== Problem details ==
As soon as the line containing "middle pip: (391, 470)" appears in the material below, start returning lines exactly, and end with the line containing "wrist: (582, 674)".

========================

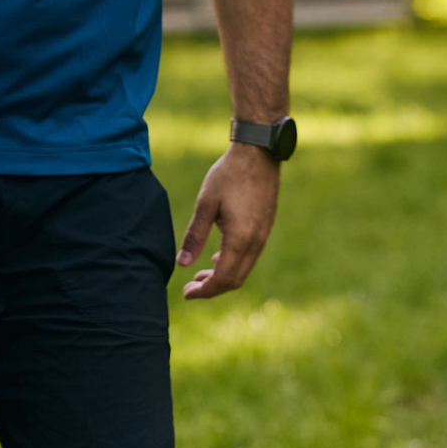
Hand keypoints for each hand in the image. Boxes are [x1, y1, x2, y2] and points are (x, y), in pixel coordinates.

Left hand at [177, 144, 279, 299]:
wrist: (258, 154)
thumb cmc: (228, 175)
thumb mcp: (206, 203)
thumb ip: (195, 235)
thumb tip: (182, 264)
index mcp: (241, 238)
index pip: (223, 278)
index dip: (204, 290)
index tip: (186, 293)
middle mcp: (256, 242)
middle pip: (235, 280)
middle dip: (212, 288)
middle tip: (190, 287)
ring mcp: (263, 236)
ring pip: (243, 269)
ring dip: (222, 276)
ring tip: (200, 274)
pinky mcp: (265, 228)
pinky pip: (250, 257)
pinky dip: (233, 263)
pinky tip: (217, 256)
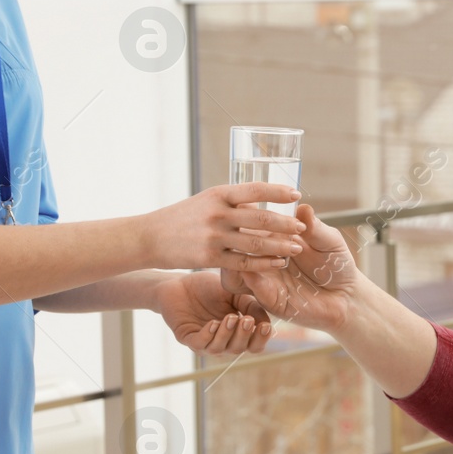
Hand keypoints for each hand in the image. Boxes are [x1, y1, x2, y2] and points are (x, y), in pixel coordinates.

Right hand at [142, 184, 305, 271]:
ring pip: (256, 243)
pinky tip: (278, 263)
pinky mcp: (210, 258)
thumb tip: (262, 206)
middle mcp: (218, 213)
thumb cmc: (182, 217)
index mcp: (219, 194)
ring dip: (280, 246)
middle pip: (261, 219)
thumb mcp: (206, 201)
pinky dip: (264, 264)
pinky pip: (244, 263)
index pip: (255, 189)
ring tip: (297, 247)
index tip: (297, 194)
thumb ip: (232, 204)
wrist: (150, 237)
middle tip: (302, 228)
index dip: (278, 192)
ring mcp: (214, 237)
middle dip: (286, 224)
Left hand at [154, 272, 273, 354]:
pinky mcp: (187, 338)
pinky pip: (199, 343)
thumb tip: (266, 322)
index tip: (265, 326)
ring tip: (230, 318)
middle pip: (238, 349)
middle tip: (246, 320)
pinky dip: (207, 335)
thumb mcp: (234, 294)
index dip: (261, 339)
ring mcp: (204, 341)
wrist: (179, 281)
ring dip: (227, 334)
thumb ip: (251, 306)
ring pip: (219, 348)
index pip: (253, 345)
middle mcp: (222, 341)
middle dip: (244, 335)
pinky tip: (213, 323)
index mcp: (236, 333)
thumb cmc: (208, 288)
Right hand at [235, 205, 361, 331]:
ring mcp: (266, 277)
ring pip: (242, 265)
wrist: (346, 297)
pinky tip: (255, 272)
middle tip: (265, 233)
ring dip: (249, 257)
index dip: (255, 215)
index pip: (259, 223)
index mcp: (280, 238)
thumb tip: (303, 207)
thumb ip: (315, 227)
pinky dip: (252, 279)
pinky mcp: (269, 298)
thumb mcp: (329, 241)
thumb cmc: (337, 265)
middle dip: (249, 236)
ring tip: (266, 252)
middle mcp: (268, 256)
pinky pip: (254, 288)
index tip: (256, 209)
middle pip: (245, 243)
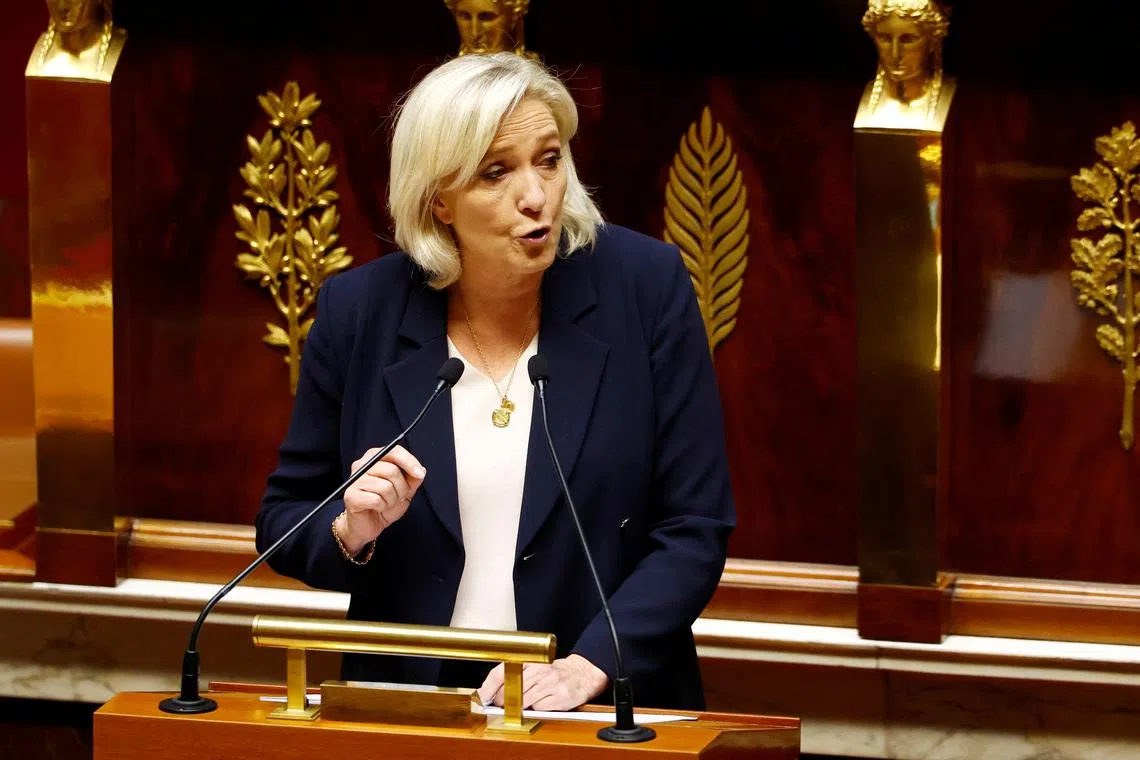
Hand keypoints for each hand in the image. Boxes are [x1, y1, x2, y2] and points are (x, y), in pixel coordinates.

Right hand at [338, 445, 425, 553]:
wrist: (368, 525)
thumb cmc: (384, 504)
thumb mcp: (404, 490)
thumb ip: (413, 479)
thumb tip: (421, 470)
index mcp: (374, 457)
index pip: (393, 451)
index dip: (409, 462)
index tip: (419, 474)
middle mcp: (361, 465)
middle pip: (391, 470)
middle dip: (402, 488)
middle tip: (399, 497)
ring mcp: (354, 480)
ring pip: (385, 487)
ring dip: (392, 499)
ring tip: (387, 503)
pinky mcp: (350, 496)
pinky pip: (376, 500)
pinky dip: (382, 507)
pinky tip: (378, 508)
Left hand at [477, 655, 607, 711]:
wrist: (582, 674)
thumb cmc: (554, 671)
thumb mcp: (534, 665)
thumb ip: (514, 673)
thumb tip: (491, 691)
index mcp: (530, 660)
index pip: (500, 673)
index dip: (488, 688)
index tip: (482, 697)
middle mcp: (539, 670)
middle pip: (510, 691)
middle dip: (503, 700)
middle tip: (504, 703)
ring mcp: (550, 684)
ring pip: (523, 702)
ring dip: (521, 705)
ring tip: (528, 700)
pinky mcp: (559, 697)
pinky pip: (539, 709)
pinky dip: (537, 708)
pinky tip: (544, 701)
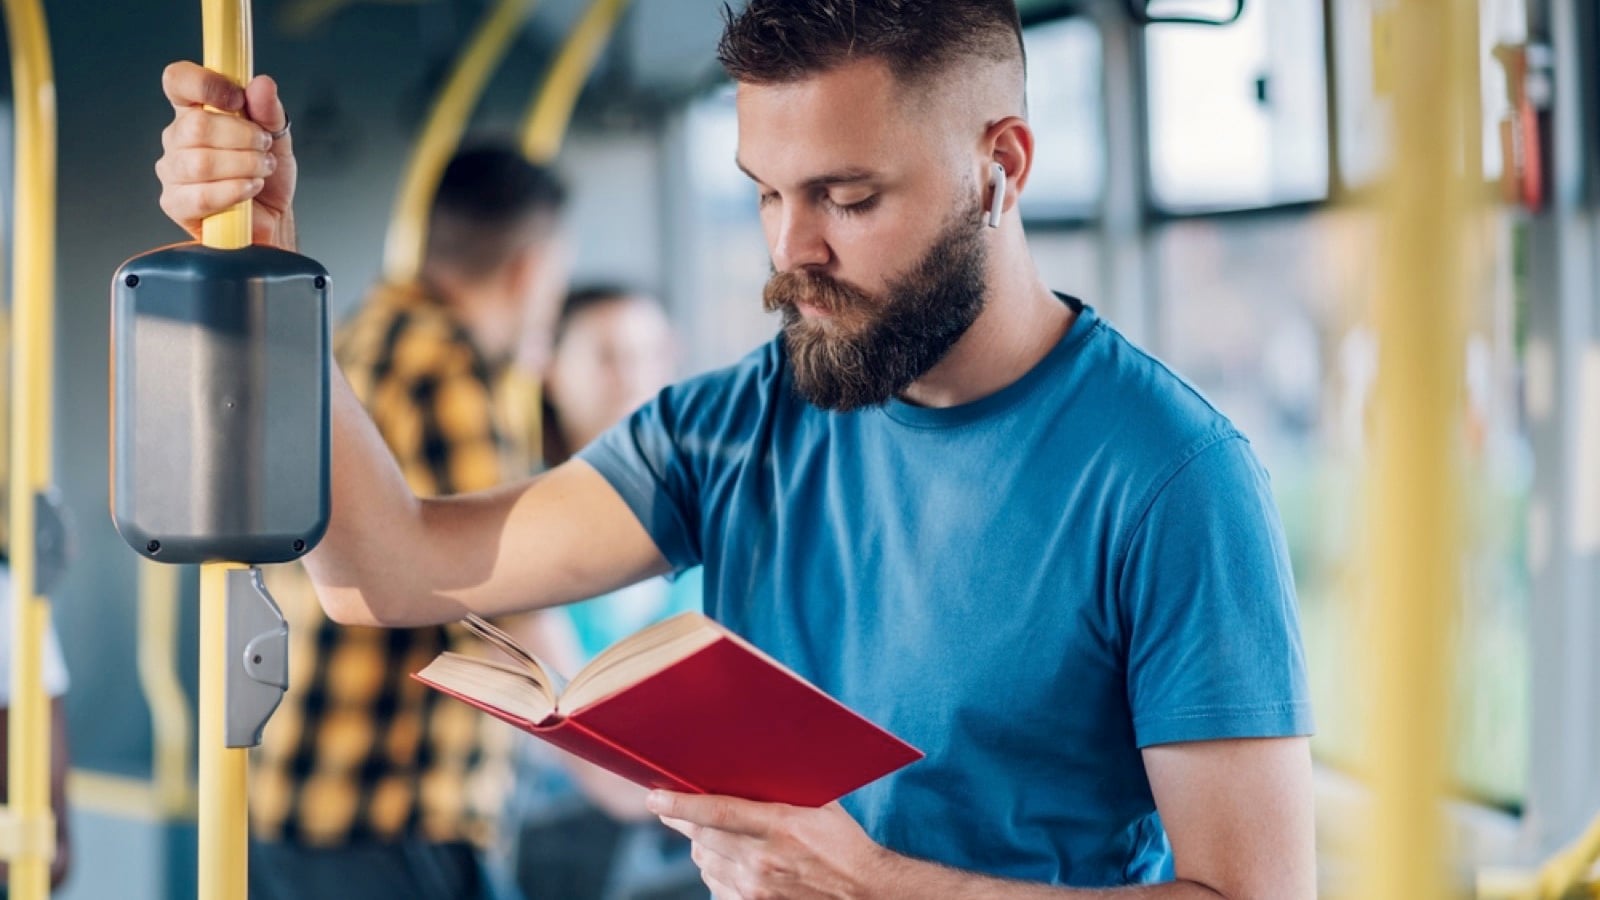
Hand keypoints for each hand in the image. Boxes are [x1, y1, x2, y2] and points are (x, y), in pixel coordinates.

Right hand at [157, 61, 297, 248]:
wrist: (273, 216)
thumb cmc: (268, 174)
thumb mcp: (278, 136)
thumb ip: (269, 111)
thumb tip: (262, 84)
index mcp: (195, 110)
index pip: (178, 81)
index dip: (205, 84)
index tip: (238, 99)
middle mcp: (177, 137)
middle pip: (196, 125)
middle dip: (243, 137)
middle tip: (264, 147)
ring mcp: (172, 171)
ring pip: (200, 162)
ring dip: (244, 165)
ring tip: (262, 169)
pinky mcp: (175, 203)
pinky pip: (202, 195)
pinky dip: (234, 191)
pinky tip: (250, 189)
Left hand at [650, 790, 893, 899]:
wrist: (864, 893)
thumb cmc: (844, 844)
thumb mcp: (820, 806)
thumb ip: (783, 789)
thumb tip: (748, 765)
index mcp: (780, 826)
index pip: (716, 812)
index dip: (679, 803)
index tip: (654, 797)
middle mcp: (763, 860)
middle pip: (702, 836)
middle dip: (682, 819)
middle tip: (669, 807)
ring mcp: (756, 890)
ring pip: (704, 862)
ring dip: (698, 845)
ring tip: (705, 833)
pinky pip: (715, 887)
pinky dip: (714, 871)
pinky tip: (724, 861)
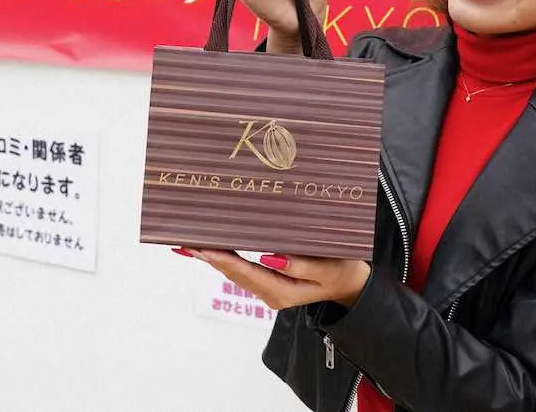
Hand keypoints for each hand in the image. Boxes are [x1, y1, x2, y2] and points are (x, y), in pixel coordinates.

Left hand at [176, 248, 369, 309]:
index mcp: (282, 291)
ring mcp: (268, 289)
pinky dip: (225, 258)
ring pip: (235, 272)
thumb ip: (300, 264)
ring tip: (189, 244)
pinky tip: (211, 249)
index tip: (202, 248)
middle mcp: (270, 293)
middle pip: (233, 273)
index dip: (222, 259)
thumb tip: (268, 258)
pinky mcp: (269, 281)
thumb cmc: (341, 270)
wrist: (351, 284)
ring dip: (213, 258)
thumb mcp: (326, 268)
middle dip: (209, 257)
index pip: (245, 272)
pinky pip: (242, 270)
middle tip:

========================

== Answer for the task ==
middle pip: (391, 470)
middle dip: (402, 488)
middle tip: (399, 497)
ring mcp: (354, 480)
ring pip: (385, 487)
ring dip: (392, 499)
ring tip: (387, 503)
pinky mcp: (350, 496)
pinky pip: (376, 500)
pinky dip: (382, 507)
pinky tip: (378, 508)
Left hand at [477, 655, 607, 711]:
wrist: (582, 674)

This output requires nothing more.